Nathan Wilson Posted on 1:33 am

Hargai USMNT vs. Meksiko; Masa depan Piala Dunia akan mengubah persaingan selamanya

Bonus spesial Keluaran SGP 2020 – 2021. Permainan oke punya yang lain tersedia diamati secara berkala lewat notifikasi yg kami sampaikan di situs tersebut, lalu juga bisa dichat kepada layanan LiveChat pendukung kita yang ada 24 jam Online dapat meladeni segala keperluan para visitor. Yuk secepatnya daftar, & dapatkan promo Buntut dan Kasino Online terbesar yang terdapat di tempat kita.

Yunus Musah hanya mendengar tentang itu. Api. Intensitas. Kantong urin terbang dari tribun seperti granat emas kotor. Cerita yang tinggi, kau tahu? Pengetahuan.

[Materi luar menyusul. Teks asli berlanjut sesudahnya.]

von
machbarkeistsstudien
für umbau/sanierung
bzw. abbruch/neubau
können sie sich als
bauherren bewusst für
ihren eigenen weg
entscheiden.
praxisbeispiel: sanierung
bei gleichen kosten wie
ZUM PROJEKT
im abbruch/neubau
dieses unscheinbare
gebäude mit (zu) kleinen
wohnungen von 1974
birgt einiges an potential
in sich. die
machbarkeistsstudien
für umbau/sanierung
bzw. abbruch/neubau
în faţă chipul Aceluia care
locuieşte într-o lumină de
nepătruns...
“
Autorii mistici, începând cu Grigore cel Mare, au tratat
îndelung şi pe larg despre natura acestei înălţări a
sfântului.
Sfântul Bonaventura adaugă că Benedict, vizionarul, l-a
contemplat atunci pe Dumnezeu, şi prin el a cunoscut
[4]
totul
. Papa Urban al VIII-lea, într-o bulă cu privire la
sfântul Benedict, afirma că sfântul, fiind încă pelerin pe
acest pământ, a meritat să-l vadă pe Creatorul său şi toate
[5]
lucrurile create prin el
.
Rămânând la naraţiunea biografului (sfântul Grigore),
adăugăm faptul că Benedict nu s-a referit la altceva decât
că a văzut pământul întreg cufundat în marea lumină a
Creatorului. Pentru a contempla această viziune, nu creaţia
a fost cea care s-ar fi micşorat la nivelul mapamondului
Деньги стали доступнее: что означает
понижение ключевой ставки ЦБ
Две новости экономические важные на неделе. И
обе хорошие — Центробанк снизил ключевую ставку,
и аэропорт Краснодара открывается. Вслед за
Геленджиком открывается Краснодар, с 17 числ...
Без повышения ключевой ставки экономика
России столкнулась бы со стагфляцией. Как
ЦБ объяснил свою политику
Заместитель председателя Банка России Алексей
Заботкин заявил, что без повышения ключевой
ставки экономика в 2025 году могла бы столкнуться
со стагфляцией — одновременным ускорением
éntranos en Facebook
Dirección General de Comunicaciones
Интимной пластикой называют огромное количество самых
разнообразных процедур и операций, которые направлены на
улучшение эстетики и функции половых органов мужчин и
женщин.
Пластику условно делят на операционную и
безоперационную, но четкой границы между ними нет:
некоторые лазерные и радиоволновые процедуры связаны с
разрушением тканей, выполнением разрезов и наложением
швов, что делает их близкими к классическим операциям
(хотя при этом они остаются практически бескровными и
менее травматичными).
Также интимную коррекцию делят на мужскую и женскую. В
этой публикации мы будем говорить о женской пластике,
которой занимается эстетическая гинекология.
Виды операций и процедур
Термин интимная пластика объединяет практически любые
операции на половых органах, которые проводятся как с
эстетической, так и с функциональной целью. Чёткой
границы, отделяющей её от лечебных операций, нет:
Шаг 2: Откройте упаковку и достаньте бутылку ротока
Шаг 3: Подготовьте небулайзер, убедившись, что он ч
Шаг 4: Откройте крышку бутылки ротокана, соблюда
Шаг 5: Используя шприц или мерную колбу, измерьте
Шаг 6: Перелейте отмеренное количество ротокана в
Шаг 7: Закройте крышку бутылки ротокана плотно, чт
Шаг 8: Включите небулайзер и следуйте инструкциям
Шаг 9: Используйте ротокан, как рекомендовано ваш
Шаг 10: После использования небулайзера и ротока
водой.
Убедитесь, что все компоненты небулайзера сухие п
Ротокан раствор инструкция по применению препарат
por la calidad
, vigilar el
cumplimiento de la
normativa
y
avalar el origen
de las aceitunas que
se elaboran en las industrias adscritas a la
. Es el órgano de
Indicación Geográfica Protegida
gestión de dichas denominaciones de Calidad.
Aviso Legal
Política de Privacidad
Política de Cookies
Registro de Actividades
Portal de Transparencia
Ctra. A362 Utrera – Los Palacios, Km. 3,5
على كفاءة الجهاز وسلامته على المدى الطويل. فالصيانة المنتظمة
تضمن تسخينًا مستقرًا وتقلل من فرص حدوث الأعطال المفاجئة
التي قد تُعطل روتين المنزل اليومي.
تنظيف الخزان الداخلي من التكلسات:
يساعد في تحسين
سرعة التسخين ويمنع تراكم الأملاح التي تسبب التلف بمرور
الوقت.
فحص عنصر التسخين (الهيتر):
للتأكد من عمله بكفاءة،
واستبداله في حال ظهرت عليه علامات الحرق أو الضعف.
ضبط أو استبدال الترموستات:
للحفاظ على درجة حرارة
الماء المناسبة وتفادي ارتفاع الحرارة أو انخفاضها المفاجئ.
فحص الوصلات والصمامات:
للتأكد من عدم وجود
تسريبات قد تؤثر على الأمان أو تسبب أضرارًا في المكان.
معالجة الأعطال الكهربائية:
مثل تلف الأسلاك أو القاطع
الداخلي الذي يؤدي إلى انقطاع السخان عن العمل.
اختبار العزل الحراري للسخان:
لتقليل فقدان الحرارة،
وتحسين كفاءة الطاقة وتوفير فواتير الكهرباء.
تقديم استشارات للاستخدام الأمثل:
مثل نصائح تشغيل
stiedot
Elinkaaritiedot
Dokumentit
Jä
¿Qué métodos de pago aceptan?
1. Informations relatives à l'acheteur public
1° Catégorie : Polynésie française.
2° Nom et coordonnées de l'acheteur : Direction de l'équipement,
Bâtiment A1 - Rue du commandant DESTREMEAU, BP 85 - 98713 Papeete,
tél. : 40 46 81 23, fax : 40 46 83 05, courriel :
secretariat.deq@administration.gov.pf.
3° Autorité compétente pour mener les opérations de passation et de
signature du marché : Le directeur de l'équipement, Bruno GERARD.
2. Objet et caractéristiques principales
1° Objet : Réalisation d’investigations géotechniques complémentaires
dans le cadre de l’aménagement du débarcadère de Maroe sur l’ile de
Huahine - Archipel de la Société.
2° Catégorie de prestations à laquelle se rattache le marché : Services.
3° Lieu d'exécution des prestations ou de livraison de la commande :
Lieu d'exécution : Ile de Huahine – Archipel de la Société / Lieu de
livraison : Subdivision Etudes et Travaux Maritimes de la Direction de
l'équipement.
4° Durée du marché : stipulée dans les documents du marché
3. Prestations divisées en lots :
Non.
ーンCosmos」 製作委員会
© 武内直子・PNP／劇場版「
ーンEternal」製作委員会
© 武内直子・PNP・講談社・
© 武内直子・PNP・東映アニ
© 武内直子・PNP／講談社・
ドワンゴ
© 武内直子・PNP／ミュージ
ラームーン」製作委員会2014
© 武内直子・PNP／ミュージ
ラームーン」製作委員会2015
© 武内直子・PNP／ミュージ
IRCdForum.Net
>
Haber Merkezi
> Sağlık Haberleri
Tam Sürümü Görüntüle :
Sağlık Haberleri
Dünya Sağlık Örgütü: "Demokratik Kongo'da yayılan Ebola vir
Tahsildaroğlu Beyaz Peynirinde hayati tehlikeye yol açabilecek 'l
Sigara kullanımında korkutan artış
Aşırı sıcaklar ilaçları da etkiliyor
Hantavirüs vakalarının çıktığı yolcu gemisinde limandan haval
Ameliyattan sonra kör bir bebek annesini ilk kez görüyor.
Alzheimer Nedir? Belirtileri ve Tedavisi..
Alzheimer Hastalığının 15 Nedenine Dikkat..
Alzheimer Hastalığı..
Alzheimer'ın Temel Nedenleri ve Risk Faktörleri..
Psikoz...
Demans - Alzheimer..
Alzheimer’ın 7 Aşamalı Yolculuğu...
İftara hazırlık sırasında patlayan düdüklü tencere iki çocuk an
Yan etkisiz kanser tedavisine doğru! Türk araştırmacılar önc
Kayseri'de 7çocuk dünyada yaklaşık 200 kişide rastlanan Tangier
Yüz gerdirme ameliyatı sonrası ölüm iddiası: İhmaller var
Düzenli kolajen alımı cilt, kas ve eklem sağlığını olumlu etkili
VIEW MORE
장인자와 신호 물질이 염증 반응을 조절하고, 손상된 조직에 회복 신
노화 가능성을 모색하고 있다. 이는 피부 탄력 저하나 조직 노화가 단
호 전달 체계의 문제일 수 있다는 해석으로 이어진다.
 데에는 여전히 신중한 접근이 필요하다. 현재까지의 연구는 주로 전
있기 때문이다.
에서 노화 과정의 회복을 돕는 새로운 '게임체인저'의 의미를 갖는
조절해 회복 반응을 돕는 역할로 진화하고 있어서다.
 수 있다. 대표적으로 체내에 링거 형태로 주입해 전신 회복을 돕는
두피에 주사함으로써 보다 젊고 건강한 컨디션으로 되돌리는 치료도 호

Musah telah mendengar cerita, tetapi baru pada musim panas ini dia akhirnya melihat sepotong cerita itu dengan matanya sendiri.

Bukan salahnya dia juga tidak sadar. Musah dibesarkan di Italia, menghabiskan masa mudanya bermain sepak bola di Inggris. Dia sama Amerikanya dengan pemain lain di tim nasional pria AS — dia lahir di New York — tetapi sampai Juni, ketika dia menjadi bagian dari daftar pemain AS untuk final Piala Bangsa-Bangsa, dia tidak pernah benar-benar memahaminya. kebenaran tunggal yang rekan satu timnya dengan akar AS tampaknya memahami dari tendangan bola pertama mereka …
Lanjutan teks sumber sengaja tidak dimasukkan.